If you're looking to make a career switch into data science, now is the perfect time to enhance your skills. A 2024 report from Grand View Research highlights that the global data science platform market reached a value of $96.25 billion in 2023, with an impressive projected growth rate of 26.0% annually from 2024 to 2030. To stay competitive in this rapidly evolving field, it's crucial to choose an institute that offers practical training, internship opportunities, and solid placement support. Consider enrolling in data science offline courses in Pune, Hyderabad, Bangalore, Chennai, Mumbai, Delhi, and Kolkata to equip yourself with industry-relevant expertise.

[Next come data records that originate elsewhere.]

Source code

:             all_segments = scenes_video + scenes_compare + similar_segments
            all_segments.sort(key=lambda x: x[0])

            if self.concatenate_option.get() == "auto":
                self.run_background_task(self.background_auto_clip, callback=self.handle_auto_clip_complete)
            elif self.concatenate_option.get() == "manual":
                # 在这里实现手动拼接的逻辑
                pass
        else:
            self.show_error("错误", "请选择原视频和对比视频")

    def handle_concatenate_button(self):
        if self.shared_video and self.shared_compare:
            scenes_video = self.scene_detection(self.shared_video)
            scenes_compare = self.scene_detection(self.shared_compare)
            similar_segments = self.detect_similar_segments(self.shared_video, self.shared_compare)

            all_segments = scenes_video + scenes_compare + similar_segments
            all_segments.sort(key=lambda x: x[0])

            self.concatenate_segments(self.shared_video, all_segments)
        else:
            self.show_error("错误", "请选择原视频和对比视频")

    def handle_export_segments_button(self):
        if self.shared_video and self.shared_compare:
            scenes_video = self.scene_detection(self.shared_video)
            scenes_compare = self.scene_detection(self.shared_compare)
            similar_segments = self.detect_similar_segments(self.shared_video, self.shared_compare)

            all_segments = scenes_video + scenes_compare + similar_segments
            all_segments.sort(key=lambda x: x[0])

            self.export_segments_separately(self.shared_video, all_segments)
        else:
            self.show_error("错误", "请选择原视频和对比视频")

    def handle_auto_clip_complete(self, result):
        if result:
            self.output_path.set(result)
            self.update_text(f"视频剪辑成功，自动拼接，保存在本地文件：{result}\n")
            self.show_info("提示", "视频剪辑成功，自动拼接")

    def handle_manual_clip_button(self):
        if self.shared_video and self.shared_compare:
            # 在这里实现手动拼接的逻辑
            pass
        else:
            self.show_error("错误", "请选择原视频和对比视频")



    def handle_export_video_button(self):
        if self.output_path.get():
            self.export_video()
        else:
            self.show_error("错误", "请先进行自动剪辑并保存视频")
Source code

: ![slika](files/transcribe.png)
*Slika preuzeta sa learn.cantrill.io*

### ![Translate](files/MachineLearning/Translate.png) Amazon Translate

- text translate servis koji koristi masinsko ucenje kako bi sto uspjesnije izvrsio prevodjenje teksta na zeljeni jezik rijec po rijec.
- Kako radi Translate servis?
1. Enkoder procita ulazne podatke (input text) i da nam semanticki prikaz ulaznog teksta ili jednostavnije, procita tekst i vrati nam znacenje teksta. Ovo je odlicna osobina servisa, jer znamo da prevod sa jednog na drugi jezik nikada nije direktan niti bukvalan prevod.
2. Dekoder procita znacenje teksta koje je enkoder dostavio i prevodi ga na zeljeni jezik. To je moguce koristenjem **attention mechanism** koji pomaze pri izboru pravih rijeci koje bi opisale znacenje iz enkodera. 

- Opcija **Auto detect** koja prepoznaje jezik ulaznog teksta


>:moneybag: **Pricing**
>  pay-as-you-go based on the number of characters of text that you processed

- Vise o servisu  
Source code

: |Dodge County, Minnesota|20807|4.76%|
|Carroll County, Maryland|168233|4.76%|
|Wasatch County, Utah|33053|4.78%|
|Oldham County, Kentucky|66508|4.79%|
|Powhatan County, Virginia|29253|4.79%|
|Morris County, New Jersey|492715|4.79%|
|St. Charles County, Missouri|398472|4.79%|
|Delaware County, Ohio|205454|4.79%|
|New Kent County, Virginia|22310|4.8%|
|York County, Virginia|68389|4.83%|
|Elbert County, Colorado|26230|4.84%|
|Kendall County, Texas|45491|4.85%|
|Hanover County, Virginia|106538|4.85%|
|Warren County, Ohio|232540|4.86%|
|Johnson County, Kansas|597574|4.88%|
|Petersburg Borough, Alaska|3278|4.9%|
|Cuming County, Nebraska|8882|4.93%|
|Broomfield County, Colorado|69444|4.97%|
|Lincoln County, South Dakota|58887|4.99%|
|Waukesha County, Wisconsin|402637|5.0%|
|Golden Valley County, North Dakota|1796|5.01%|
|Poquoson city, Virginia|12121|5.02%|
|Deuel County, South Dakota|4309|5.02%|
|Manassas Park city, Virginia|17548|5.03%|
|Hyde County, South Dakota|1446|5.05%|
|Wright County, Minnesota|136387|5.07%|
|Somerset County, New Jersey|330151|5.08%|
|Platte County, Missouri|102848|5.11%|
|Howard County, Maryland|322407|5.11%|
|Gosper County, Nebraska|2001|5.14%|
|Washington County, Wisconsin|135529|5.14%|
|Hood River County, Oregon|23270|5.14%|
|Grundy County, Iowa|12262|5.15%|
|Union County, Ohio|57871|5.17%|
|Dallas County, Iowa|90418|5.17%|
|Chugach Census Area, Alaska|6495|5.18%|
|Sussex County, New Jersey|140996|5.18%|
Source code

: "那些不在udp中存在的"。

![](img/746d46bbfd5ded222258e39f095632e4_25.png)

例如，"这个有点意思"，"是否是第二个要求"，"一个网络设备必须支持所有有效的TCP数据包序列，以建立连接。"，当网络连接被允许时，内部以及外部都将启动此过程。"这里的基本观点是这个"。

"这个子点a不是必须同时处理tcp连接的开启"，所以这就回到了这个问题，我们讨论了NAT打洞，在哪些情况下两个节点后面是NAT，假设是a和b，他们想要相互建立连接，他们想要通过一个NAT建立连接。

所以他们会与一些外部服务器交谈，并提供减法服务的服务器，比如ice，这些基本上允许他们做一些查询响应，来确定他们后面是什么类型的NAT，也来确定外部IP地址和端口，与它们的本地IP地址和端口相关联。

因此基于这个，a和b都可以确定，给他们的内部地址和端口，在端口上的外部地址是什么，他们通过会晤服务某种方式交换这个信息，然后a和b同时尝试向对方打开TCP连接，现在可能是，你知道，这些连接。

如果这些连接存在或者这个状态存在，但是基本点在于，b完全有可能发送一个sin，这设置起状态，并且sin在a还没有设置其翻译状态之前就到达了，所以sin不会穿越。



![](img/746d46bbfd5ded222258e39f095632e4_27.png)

Prasad Dharne’s success story is built on a foundation of hands-on training and practical experience. DataMites, a leading institute offering specialized courses in Data Science, AI, Machine Learning, Python Development, and Data Analytics, can be your stepping stone. Accredited by IABAC and NASSCOM FutureSkills, DataMites provides top-notch training, expert-led sessions, real-world projects, and extensive placement assistance.
With offline data science training in Bangalore, Hyderabad, Chennai, Pune, Ahmedabad, Coimbatore, and Mumbai, DataMites prepares learners with the essential skills and practical knowledge needed to excel. Whether you're a fresh graduate, working professional, or career changer, DataMites offers a clear path to launching a successful career in Data Science, AI, and Machine Learning.
To all aspiring data professionals out there, let Prasad’s journey be your inspiration: the path to a successful data science career is not about where you start—it’s about how persistently you move forward.